When we are devoting an entire issue to the laws and regulations impacting campus card programs, it may seem odd for the editorial to question if it’s even worth worrying about … but is it? The industry has been batting many of these issues around for more than a decade.
Are we violating privacy as set forth in the Buckley Amendment? Will our programs be squashed for violating Reg E? Are we competing unfairly with local business by restricting where our cards can be used?
The list goes on and on–and often it seems the same old debate goes on and on with it. Since I first began covering these regulations back in 1995, I have had my cursory annual calls with the Department of Education, the Federal Reserve Board, and several other regulatory bodies. I have attended hearings in Washington when “major revisions” were being considered to one of these issues. But as I prepared with our editorial team to put together this month’s issue, I was again struck with just how little has changed.

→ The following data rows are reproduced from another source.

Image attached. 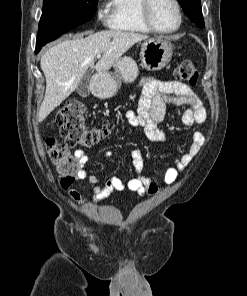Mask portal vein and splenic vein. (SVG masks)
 <instances>
[{
  "mask_svg": "<svg viewBox=\"0 0 247 296\" xmlns=\"http://www.w3.org/2000/svg\"><path fill=\"white\" fill-rule=\"evenodd\" d=\"M100 57H101V54H98V55H97V58H100Z\"/></svg>",
  "mask_w": 247,
  "mask_h": 296,
  "instance_id": "obj_1",
  "label": "portal vein and splenic vein"
}]
</instances>
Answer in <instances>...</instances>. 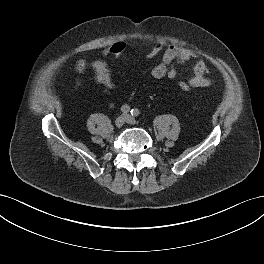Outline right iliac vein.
Returning <instances> with one entry per match:
<instances>
[{
    "label": "right iliac vein",
    "instance_id": "1",
    "mask_svg": "<svg viewBox=\"0 0 264 264\" xmlns=\"http://www.w3.org/2000/svg\"><path fill=\"white\" fill-rule=\"evenodd\" d=\"M124 122H125V116L121 115L115 120V125L117 127H121L124 124Z\"/></svg>",
    "mask_w": 264,
    "mask_h": 264
}]
</instances>
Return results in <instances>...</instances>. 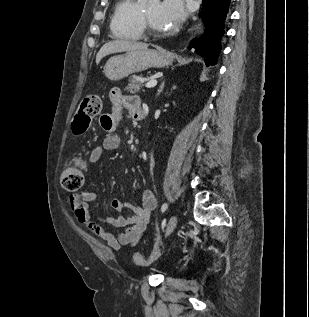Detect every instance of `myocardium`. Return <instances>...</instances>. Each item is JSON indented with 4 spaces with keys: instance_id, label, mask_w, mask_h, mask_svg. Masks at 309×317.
<instances>
[{
    "instance_id": "obj_1",
    "label": "myocardium",
    "mask_w": 309,
    "mask_h": 317,
    "mask_svg": "<svg viewBox=\"0 0 309 317\" xmlns=\"http://www.w3.org/2000/svg\"><path fill=\"white\" fill-rule=\"evenodd\" d=\"M140 22H141V25H142V28L144 30L145 33L151 35V36H154V37H158V36H161L162 33L155 30L151 24L149 23L145 13L143 10H141L140 12Z\"/></svg>"
}]
</instances>
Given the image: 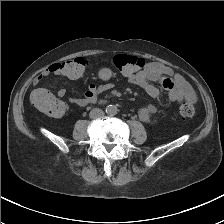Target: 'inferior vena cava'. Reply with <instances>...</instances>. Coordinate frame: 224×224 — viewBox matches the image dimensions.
I'll return each mask as SVG.
<instances>
[{
	"label": "inferior vena cava",
	"mask_w": 224,
	"mask_h": 224,
	"mask_svg": "<svg viewBox=\"0 0 224 224\" xmlns=\"http://www.w3.org/2000/svg\"><path fill=\"white\" fill-rule=\"evenodd\" d=\"M89 116L92 119H98L104 116V111L99 108H94L90 111Z\"/></svg>",
	"instance_id": "1"
}]
</instances>
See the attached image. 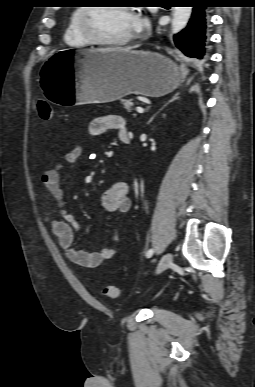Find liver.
Wrapping results in <instances>:
<instances>
[{
	"instance_id": "liver-1",
	"label": "liver",
	"mask_w": 255,
	"mask_h": 387,
	"mask_svg": "<svg viewBox=\"0 0 255 387\" xmlns=\"http://www.w3.org/2000/svg\"><path fill=\"white\" fill-rule=\"evenodd\" d=\"M132 48H103V49H97L98 51H120V52H125V51H130Z\"/></svg>"
}]
</instances>
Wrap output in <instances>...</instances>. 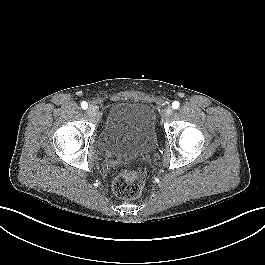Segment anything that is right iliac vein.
<instances>
[{
	"instance_id": "right-iliac-vein-1",
	"label": "right iliac vein",
	"mask_w": 265,
	"mask_h": 265,
	"mask_svg": "<svg viewBox=\"0 0 265 265\" xmlns=\"http://www.w3.org/2000/svg\"><path fill=\"white\" fill-rule=\"evenodd\" d=\"M87 113L90 117L92 118H95L97 116V111L96 109L93 107V106H90L88 109H87Z\"/></svg>"
}]
</instances>
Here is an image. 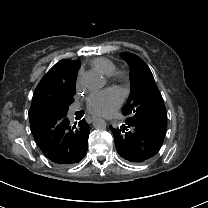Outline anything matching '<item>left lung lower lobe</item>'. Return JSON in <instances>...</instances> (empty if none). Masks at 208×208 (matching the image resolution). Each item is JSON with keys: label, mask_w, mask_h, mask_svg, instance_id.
I'll return each instance as SVG.
<instances>
[{"label": "left lung lower lobe", "mask_w": 208, "mask_h": 208, "mask_svg": "<svg viewBox=\"0 0 208 208\" xmlns=\"http://www.w3.org/2000/svg\"><path fill=\"white\" fill-rule=\"evenodd\" d=\"M110 130L117 152L131 163H143L160 150L165 133L143 122L127 118L120 128Z\"/></svg>", "instance_id": "1"}]
</instances>
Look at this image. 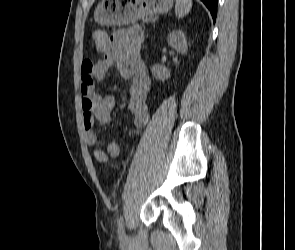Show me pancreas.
Listing matches in <instances>:
<instances>
[{
	"mask_svg": "<svg viewBox=\"0 0 295 250\" xmlns=\"http://www.w3.org/2000/svg\"><path fill=\"white\" fill-rule=\"evenodd\" d=\"M148 21H154V20H153V18H151V17H146V18L144 19V22H148Z\"/></svg>",
	"mask_w": 295,
	"mask_h": 250,
	"instance_id": "1",
	"label": "pancreas"
}]
</instances>
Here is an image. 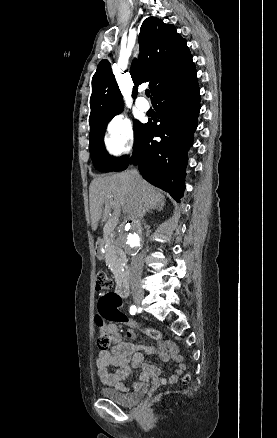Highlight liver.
Listing matches in <instances>:
<instances>
[{
    "label": "liver",
    "instance_id": "6515ba94",
    "mask_svg": "<svg viewBox=\"0 0 277 438\" xmlns=\"http://www.w3.org/2000/svg\"><path fill=\"white\" fill-rule=\"evenodd\" d=\"M130 174H114L108 178H95L90 184V214L92 230H97L98 224L102 218L105 222L110 212L109 208L122 210L125 216L130 220L139 222L145 210H152L159 204H164L165 196L161 192L145 182L140 180L138 186H131ZM105 206V210H103Z\"/></svg>",
    "mask_w": 277,
    "mask_h": 438
}]
</instances>
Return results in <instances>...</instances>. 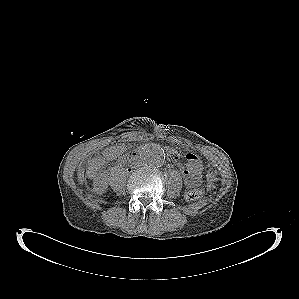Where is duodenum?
<instances>
[{
  "label": "duodenum",
  "instance_id": "obj_1",
  "mask_svg": "<svg viewBox=\"0 0 299 299\" xmlns=\"http://www.w3.org/2000/svg\"><path fill=\"white\" fill-rule=\"evenodd\" d=\"M137 156H138V152H137V151H133V152H131V153L128 155L126 161H127L128 163H130V162L134 161V160L137 158Z\"/></svg>",
  "mask_w": 299,
  "mask_h": 299
}]
</instances>
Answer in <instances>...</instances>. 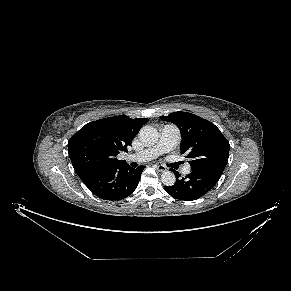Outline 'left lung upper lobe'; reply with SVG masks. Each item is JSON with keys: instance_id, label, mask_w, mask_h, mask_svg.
Instances as JSON below:
<instances>
[{"instance_id": "1", "label": "left lung upper lobe", "mask_w": 291, "mask_h": 291, "mask_svg": "<svg viewBox=\"0 0 291 291\" xmlns=\"http://www.w3.org/2000/svg\"><path fill=\"white\" fill-rule=\"evenodd\" d=\"M181 130V152L190 159L192 171L223 173L229 157V142L210 121L187 112H174L161 116Z\"/></svg>"}]
</instances>
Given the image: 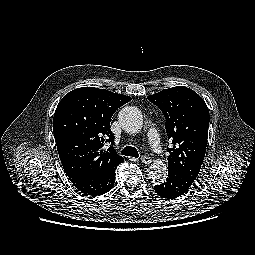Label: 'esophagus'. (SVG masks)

Secretly I hoped to find that someone had been incarcerated (or at least sent to his room) for violating some crucial new reg. But it would seem that not even a hand has been slapped in recent years–begging the question: Why worry about these rules at all?
As you read the collection of regulatory articles that follow remember this and the answer may become clear. Without exception, these laws were put in place to protect the freedom, privacy, and security of the little guy from abuse by the bigger guy. And while this may sometimes make your job a bit more cumbersome or add red tape to a process, that is what we as Americans believe in and what we write laws to maintain.